Dataset items:
— start —

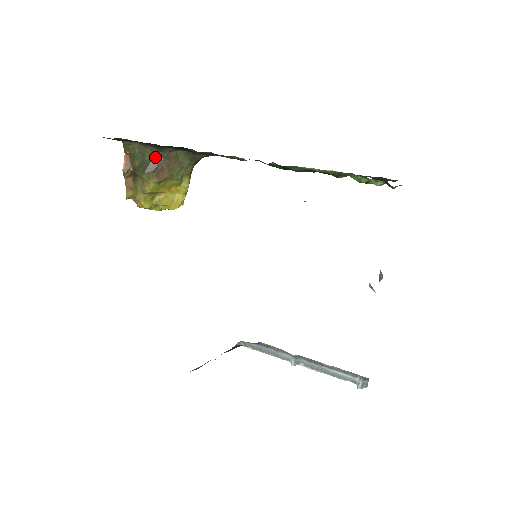
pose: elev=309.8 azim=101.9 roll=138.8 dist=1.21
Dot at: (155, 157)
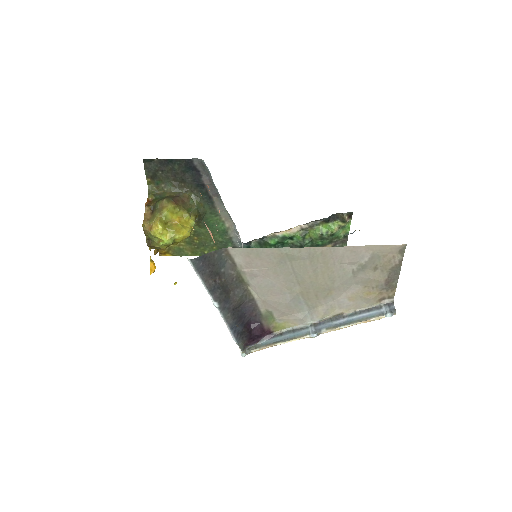
Dot at: (173, 195)
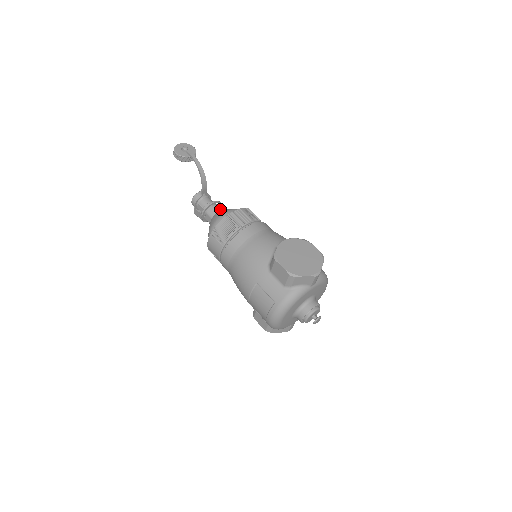
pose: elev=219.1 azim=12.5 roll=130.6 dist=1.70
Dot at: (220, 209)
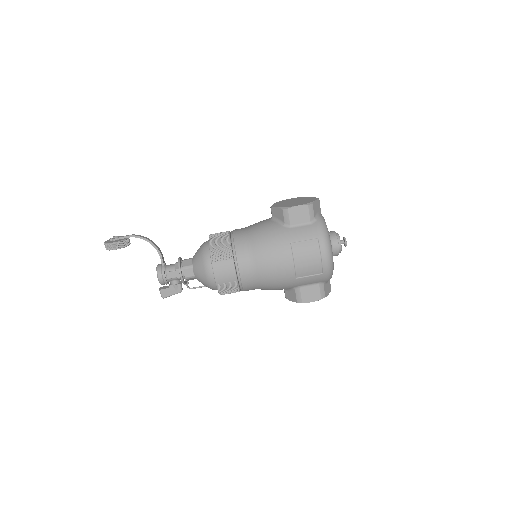
Dot at: (190, 259)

— end —

> [REQUIREMENT] Present the lines of the records above as a Markdown table with the columns "Row" and "Record line," numbering each row and omitting blank lines. Leave the pictures out of the answer.

> [SOLUTION FOR THIS TASK]
| Row | Record line |
|---|---|
| 1 | pose: elev=309.8 azim=101.9 roll=138.8 dist=1.21 |
| 2 | Dot at: (155, 157) |
| 3 | Dot at: (173, 195) |
| 4 | pose: elev=219.1 azim=12.5 roll=130.6 dist=1.70 |
| 5 | Dot at: (220, 209) |
| 6 | Dot at: (190, 259) |